Extrayez sans rien changer un passage de l'article sur la phobie des grenouilles. Commencez aux mots «Déjà millionnaire, cet homme» et arrêtez-vous après «marécage dit… grenouilles.».

═══ Extrait fourni ═══

Etats-Unis: Sa phobie des grenouilles lui rapporte 1,6 million de dollars

Publié le par 20minutes.fr

Paul Marinaccio devant son terrain inondé, à Clarence (Etat de New York), le 6 avril 2013

 

«Je suis terrifié par ces petites créatures». Paul Marinaccio, un habitant deClarence (Etat de New York), n’en mène pas large lorsqu’il tombe sur des grenouilles, mais sa phobie lui a tout de même rapporté 1,6 million de dollars (environ 1,2 million d’euros) en justice, a indiqué lundi The Buffalo News.

Déjà millionnaire, cet homme d’affaires de 65 ans a vu son terrain devenir au fil des années 2000 un véritable marécage en raison de travaux menés par la municipalité de Clarence aux alentours et du ruissellement des eaux qui en a résulté. Et qui dit marécage dit… grenouilles.

═══ Entrées extraites ═══

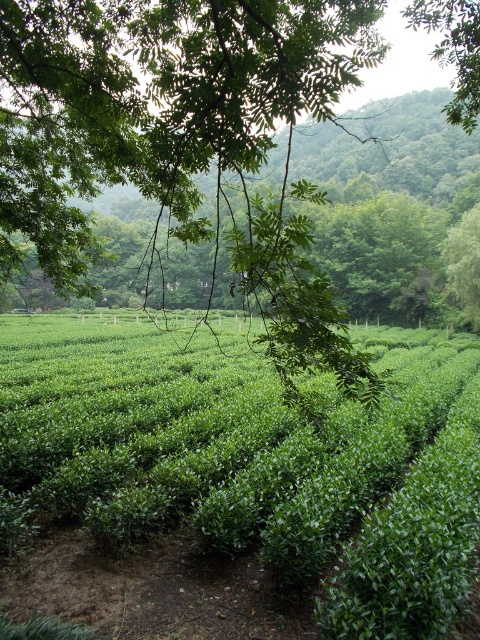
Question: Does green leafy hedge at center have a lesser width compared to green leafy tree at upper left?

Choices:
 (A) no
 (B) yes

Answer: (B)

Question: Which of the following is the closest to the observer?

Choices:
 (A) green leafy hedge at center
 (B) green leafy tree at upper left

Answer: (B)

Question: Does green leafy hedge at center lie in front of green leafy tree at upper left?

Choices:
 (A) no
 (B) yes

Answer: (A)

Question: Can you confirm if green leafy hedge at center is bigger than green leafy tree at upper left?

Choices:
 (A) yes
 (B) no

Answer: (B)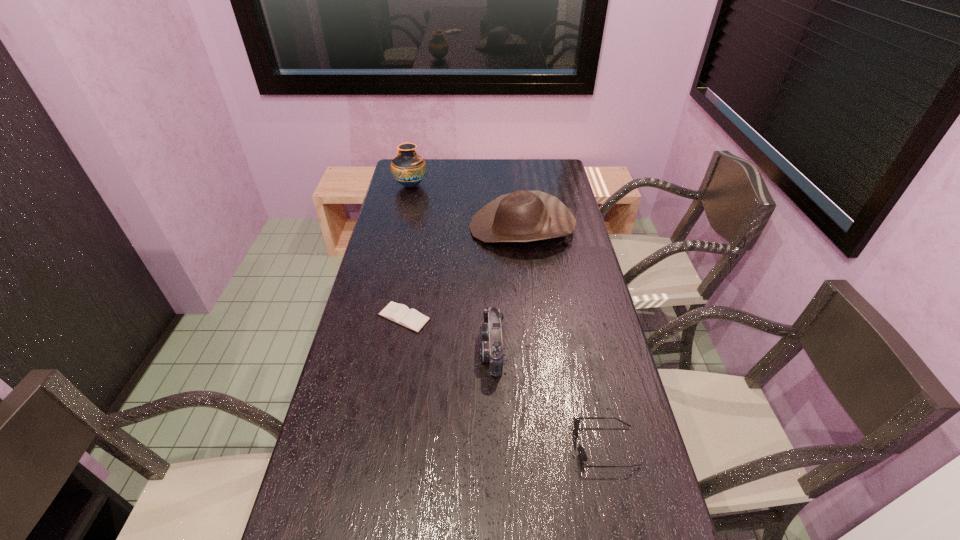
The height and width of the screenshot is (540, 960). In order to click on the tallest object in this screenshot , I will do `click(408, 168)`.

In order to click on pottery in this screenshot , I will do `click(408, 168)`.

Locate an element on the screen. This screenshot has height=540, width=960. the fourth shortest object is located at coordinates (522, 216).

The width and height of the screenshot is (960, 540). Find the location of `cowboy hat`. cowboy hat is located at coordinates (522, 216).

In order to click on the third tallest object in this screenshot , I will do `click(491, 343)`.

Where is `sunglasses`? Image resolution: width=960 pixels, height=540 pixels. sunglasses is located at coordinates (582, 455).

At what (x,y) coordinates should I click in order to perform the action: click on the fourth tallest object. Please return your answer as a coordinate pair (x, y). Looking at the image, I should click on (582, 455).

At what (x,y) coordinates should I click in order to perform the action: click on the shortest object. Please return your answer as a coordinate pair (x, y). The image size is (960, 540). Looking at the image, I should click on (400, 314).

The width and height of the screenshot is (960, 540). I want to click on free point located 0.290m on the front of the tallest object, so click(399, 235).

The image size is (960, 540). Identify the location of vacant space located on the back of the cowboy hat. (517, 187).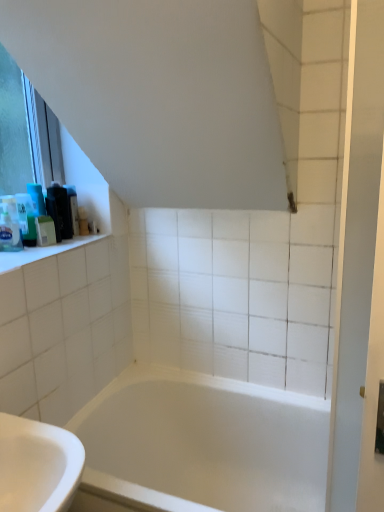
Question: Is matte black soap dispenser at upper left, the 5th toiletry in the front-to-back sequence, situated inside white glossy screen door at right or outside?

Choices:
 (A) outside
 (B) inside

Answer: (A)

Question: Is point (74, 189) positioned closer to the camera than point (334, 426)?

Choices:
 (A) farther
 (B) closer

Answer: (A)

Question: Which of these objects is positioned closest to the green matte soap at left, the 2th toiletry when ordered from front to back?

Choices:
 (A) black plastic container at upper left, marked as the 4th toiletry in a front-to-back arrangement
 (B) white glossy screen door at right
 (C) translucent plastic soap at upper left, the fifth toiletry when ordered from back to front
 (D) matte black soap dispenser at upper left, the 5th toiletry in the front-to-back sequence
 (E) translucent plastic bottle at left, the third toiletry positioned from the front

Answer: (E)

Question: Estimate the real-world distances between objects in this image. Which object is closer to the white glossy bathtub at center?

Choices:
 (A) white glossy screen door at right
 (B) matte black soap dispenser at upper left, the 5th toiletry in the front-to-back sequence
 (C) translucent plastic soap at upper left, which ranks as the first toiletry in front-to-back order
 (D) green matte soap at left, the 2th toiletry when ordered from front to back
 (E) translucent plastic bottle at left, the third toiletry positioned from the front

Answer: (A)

═══
═══ Entrées extraites ═══

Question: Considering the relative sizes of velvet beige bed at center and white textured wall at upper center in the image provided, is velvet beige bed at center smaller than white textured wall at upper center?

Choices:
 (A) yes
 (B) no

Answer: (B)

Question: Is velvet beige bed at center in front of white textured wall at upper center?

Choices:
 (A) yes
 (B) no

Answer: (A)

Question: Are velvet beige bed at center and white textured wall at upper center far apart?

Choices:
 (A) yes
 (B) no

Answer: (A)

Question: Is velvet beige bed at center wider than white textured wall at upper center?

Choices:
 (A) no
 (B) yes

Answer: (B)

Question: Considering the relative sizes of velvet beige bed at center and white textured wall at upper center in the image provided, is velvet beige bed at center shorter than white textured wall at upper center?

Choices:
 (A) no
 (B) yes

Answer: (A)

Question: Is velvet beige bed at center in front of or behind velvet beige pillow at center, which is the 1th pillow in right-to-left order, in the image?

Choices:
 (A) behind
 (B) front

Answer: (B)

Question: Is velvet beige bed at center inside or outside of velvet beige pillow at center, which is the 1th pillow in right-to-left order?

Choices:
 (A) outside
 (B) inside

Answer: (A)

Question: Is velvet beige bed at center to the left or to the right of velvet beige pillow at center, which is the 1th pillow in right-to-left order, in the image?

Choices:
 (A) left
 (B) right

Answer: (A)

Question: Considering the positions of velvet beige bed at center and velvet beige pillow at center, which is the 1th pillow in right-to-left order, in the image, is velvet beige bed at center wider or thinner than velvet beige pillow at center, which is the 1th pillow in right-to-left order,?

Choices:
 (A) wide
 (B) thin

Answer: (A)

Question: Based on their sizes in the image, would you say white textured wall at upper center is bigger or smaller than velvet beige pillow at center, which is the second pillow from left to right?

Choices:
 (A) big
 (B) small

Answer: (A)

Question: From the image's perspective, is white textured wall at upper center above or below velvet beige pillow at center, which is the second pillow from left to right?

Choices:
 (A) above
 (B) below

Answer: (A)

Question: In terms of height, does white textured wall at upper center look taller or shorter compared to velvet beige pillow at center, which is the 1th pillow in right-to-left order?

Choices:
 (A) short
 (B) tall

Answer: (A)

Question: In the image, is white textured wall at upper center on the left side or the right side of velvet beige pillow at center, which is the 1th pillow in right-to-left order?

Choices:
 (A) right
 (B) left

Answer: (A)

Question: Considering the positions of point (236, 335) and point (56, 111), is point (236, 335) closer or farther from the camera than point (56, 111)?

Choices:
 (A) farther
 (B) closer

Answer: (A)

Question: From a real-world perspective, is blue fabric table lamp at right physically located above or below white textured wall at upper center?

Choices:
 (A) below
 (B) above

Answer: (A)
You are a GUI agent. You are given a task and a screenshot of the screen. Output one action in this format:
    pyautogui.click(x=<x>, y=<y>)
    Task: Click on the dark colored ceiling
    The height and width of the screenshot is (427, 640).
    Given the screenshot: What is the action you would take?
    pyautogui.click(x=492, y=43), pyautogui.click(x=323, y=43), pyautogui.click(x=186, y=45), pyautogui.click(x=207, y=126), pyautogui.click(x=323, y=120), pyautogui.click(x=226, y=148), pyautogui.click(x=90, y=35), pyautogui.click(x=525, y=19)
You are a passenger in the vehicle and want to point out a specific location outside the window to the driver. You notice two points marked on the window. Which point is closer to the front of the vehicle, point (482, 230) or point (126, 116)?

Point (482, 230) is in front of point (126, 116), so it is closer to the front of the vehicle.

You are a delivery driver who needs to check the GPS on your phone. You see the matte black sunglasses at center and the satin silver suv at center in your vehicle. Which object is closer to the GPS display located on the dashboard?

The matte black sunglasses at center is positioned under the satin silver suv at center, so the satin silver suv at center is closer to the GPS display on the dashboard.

═══

#### Réponse
Déjà millionnaire, cet homme d’affaires de 65 ans a vu son terrain devenir au fil des années 2000 un véritable marécage en raison de travaux menés par la municipalité de Clarence aux alentours et du ruissellement des eaux qui en a résulté. Et qui dit marécage dit… grenouilles.